BMI is often considered a benchmark to assess whether an individual is underweight or overweight. The BMI results indicate how appropriate is a person’s body weight to his or her height and whether that person should lose or gain weight to be healthier.

According to recent studies BMI results are not a good indicator about individual’s health*. As BMI method lacks a holistic approach in the calculation. In simpler words, there are downsides to using BMI to gauge a person’s health.

BMI is derived by dividing body weight by the square of body height. It classifies a person as obese, overweight, average weight, and underweight. Because of following five reasons BMI results should not be relied upon totally to asses one’s health:

  1. BMI cannot differentiate between lean body mass, body fat, muscle, tissue, or fluid. Generally muscle and bone weight is more than fat, so a muscular or larger frame may have a higher BMI. It can also overestimate body fat in older adults or those who lose a lot of muscle.

  1. BMI does not consider healthy behaviours. Habits like eating fruits and vegetables, getting quality sleep, drinking enough water, and being physically active most days are better ways to measure health.

  1. BMI does not consider genetics. It does not represent the general population. For example, women naturally have more body fat and less muscle mass than men.

  2. BMI can frighten people. It should not scare people, rather such tools should have encouraging approach. There is evidence that people with higher BMI have the same life expectancy as those with ‘normal weight.

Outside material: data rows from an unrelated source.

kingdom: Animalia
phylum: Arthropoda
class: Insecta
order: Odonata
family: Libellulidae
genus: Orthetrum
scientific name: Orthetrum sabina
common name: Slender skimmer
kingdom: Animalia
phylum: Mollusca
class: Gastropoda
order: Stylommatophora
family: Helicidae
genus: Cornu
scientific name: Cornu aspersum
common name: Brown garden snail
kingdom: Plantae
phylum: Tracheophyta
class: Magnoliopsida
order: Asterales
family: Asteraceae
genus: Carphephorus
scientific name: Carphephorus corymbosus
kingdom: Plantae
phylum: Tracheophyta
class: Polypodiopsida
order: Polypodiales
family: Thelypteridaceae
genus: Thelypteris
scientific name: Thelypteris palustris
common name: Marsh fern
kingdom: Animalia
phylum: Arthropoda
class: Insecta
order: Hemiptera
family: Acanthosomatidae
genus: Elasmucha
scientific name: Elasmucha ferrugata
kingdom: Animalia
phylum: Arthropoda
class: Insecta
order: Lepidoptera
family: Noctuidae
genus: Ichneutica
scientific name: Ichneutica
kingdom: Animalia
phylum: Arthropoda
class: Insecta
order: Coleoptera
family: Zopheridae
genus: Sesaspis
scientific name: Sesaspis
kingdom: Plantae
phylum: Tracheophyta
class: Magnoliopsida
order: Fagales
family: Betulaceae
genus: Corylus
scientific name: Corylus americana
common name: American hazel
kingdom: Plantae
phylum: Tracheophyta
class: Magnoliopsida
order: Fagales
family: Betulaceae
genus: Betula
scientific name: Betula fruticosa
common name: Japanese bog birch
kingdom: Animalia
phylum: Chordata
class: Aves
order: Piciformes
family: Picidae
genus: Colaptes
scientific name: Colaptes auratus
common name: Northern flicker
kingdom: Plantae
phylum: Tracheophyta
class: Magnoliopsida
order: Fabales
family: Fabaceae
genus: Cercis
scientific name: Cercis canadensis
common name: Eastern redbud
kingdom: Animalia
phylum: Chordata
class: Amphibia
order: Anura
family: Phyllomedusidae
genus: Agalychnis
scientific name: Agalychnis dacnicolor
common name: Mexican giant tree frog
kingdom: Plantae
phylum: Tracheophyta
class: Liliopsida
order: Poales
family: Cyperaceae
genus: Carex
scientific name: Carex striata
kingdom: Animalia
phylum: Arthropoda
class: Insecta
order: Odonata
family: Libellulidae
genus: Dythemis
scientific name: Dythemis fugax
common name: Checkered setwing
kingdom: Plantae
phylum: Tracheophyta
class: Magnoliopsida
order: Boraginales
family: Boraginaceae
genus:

  1. BMI can cause weight bias. It is a common misconception that lower weight equals better health and being overweight means, an individual can never live normally.

There are better ways to measure your overall health in addition to using BMI. You must be attentive to a few indications your body may signal. You should seek answers to specific questions like:

  • Whether you feel energized throughout the day?

  • Whether you can sleep well?

  • Do you feel hungry, and how often?

  • Does your diet have green vegetables and fresh fruits?

  • What are your blood pressure, blood sugar, and cholesterol level suggesting?

  • Do you eat freshly cooked meals at home, or do you often eat outdoors?

  • Do you prefer drinking water instead of sugar-sweetened beverages?

  • Does your diet have fortified whole grains?

  • Is your alcohol intake more?

To sum up, if you want to understand how healthy you are, you should consider the above factors in addition to your BMI. A holistic approach that considers all aspects can help you know how well you are. The best way to stay healthy is to make long-lasting changes by setting small, realistic goals. You must consult a dietician or nutritionist to have a diet plan and exercise regime that your body may require for overall development.